Venons maintenant aux quatre mémoires mentionnés plus haut. Inutile de dire que la plupart des considérations auxquelles s’y livrent les auteurs ne sauraient être approuvées par un catholique ; aussi, je me garderai bien de reproduire même pour les réfuter, toutes les calomnies qu’elles contiennent contre l’Église romaine. Il n’y a rien d’étonnant que des hétérodoxes tiennent un tel langage à soit égard ; et c’est précisément ce qui donne de la portée à leurs protestations contre la mesure adoptée par le gouvernement. Ils sont unanimes à rejeter l’introduction du russe dans le culte catholique, tout en se montrant très-hostiles à la nation polonaise ; ils admettent également la nécessité de russifier le pays dont il s’agit, quoiqu’ils ne s’accordent pas sur les moyens d’atteindre ce but. Ainsi l’un d’eux conseille de supprimer le chant des catholiques en polonais et de le remplacer par le chant latin ! Un autre trouve que le chant est tout à fait inutile et même, anticanonique en quelque langue qu’on l’exécute. Ces divergences viennent de la diversité des points de vue auxquels se placent les auteurs des mémoires pour envisager la question. MM.  Samirine et Bezsonov considèrent l’usage du polonais comme la cause principale du mal et en demandent la suppression comme condition nécessaire à la russification du pays. MM.  Derevitski et Kouline placent la source du mal dans le catholicisme lui-même, dont le polonais, disent-ils, est inséparable. Quant aux motifs qu’ils font valoir contre l’introduction du russe dans l’Église catholique, on peut les réduire aux deux suivants : 1° le moyen choisi est inefficace ; 2° il est préjudiciable à la religion dominante de l’empire. Le premier de ces motifs nous fournira plus d’un argument en faveur de notre thèse ; quant au second, s’il ne la favorise pas, il n’a rien non plus qui présente une objection sérieuse, ainsi qu’on le verra plus loin.
:::
CONSIGNE A: Indiquez si chacune des affirmations suivantes est conforme au texte source, en répondant par oui ou par non et en citant les mots décisifs du texte : (i) les auteurs des quatre mémoires sont unanimes à rejeter l’introduction du russe dans le culte catholique ; (ii) Samirine et Bezsonov placent la source du mal dans le catholicisme lui-même ; (iii) l’un des auteurs conseille de remplacer le chant polonais des catholiques par le chant latin.
:::
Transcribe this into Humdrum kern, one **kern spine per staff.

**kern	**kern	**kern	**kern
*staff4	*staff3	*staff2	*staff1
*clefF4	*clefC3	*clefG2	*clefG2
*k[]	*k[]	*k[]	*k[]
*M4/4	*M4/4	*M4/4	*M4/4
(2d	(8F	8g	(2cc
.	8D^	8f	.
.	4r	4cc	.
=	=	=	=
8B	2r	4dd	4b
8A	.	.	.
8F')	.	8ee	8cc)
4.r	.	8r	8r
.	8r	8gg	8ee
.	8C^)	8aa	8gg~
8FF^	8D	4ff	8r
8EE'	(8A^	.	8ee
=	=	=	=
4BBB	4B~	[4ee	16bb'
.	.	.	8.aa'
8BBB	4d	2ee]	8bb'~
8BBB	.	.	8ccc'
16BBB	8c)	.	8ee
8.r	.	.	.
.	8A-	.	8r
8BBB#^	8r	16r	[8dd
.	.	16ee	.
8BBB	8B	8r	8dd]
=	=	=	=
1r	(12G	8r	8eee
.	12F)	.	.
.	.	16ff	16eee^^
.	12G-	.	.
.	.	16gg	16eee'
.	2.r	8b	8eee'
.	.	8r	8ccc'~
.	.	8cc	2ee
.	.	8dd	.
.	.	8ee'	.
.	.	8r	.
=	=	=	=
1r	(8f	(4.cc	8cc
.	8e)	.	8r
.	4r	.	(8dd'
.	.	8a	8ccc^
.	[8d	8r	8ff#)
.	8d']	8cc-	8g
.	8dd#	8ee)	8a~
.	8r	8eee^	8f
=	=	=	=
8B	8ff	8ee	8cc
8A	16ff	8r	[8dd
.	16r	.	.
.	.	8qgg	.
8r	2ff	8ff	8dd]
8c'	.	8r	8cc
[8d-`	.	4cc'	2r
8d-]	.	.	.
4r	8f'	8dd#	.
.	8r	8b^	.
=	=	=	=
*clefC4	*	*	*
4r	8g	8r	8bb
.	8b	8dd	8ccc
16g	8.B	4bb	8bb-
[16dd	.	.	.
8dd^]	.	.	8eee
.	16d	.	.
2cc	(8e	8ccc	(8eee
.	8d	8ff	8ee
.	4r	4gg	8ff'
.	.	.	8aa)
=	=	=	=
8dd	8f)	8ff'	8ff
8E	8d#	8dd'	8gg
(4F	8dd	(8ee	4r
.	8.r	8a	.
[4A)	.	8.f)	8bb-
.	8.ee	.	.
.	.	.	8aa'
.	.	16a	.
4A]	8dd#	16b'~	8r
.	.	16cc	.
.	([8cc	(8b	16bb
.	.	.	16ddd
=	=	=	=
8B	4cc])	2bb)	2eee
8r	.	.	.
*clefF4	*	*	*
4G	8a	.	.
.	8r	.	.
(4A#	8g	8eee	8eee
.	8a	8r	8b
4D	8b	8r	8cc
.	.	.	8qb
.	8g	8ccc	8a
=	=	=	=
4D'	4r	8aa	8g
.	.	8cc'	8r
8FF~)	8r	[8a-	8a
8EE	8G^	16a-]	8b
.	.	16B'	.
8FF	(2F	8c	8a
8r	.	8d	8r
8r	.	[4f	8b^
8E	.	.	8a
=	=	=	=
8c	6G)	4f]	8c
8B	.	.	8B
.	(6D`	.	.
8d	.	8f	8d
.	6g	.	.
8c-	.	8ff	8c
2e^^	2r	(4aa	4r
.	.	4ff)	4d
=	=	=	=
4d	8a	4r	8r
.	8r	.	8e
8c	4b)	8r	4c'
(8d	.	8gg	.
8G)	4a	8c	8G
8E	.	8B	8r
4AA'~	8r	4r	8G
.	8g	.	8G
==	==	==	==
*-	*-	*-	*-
:::
CONSIGNE B: Comptez, dans les rangées, les lignes qui contiennent la chaîne « kern » en tenant compte de la casse, puis donnez seulement ce nombre.

RÉPONSE COMPLÈTE A:
(i) Oui : « Ils sont unanimes à rejeter l’introduction du russe dans le culte catholique ».
(ii) Non : Samirine et Bezsonov « considèrent l’usage du polonais comme la cause principale du mal », tandis que Derevitski et Kouline « placent la source du mal dans le catholicisme lui-même ».
(iii) Oui : « l’un d’eux conseille de supprimer le chant des catholiques en polonais et de le remplacer par le chant latin ».

RÉPONSE COMPLÈTE B: 2